* **What you have to do**
Transcribe, word for word, every record in the data below.

* **Data excerpts**
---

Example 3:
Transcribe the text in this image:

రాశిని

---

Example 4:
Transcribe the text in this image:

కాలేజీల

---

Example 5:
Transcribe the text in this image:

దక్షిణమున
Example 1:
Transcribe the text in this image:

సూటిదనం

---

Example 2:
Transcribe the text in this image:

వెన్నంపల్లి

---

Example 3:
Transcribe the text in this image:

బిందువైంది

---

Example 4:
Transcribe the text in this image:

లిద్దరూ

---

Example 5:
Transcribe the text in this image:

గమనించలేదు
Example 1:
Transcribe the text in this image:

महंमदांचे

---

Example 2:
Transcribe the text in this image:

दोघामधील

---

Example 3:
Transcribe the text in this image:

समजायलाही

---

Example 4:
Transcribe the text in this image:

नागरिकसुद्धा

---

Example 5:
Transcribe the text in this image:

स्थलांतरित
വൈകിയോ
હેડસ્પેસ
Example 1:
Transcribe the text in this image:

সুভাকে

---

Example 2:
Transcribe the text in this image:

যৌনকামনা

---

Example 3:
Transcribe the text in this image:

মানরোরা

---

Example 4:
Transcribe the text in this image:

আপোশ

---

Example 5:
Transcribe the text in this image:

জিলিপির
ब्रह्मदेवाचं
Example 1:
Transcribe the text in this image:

* **Answer box**
---

Example 3:
Transcribe the text in this image:

రాశిని

---

Example 4:
Transcribe the text in this image:

కాలేజీల

---

Example 5:
Transcribe the text in this image:

దక్షిణమున
Example 1:
Transcribe the text in this image:

సూటిదనం

---

Example 2:
Transcribe the text in this image:

వెన్నంపల్లి

---

Example 3:
Transcribe the text in this image:

బిందువైంది

---

Example 4:
Transcribe the text in this image:

లిద్దరూ

---

Example 5:
Transcribe the text in this image:

గమనించలేదు
Example 1:
Transcribe the text in this image:

महंमदांचे

---

Example 2:
Transcribe the text in this image:

दोघामधील

---

Example 3:
Transcribe the text in this image:

समजायलाही

---

Example 4:
Transcribe the text in this image:

नागरिकसुद्धा

---

Example 5:
Transcribe the text in this image:

स्थलांतरित
വൈകിയോ
હેડસ્પેસ
Example 1:
Transcribe the text in this image:

সুভাকে

---

Example 2:
Transcribe the text in this image:

যৌনকামনা

---

Example 3:
Transcribe the text in this image:

মানরোরা

---

Example 4:
Transcribe the text in this image:

আপোশ

---

Example 5:
Transcribe the text in this image:

জিলিপির
ब्रह्मदेवाचं
Example 1:
Transcribe the text in this image:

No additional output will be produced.